As We See It

Your driveway’s no longer safe from Big Brother—and his GPS

It’s 10 o’clock. Do you know where your kids are? No? Well, maybe Uncle Sam does.

The U.S. Court of Appeals for the Ninth Circuit—the one in California that conservative pundits always complain about—says it’s okay for the government to sneak onto your driveway at night and secretly attach a GPS monitoring device to your car. No warrant, no warning required.

Well, Las Vegans, hold onto your hats (before they get tagged); Nevada is part of the Ninth Circuit, which means the ruling applies to us, too.

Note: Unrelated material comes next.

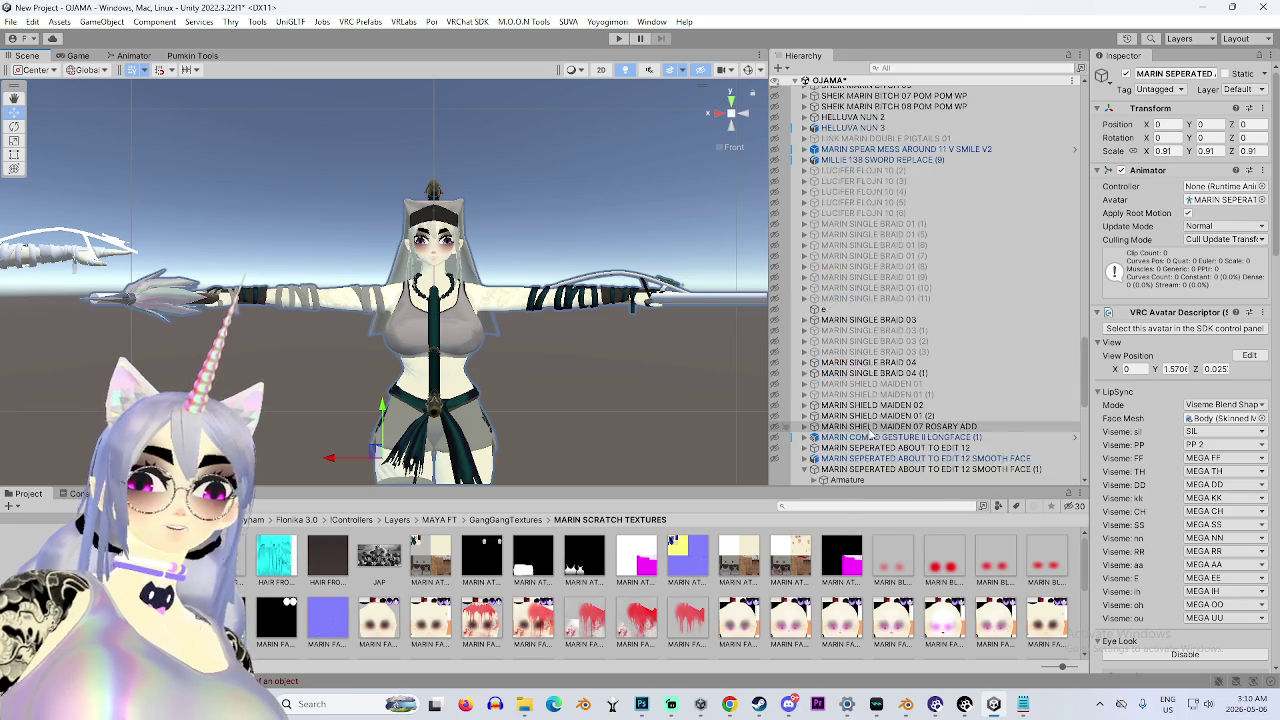
scroll(down, 3)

The case began in 2007, when the DEA suspected Juan Pineda-Moreno was part of a marijuana-growing operation. Agents snuck onto Pineda-Moreno’s driveway and tagged his Jeep with a tracking device. For the next four months, the agents followed Pineda-Moreno’s whereabouts—then they used that information to indict him.

The court’s majority opinion said Pineda-Moreno had no reasonable expectation of privacy in his driveway. Chief Judge Alex Kozinski’s dissenting opinion predictably/appropriately evoked Orwell: “1984 may have come a bit later than predicted, but it’s here at last.”

What does this mean for you? It means that if you don’t want the federal government coming onto your driveway at night, put up a fence or a “No Trespassing” sign. Do something that makes clear, in no uncertain terms, that you expect your private property to remain private.

Or just park your car in the garage.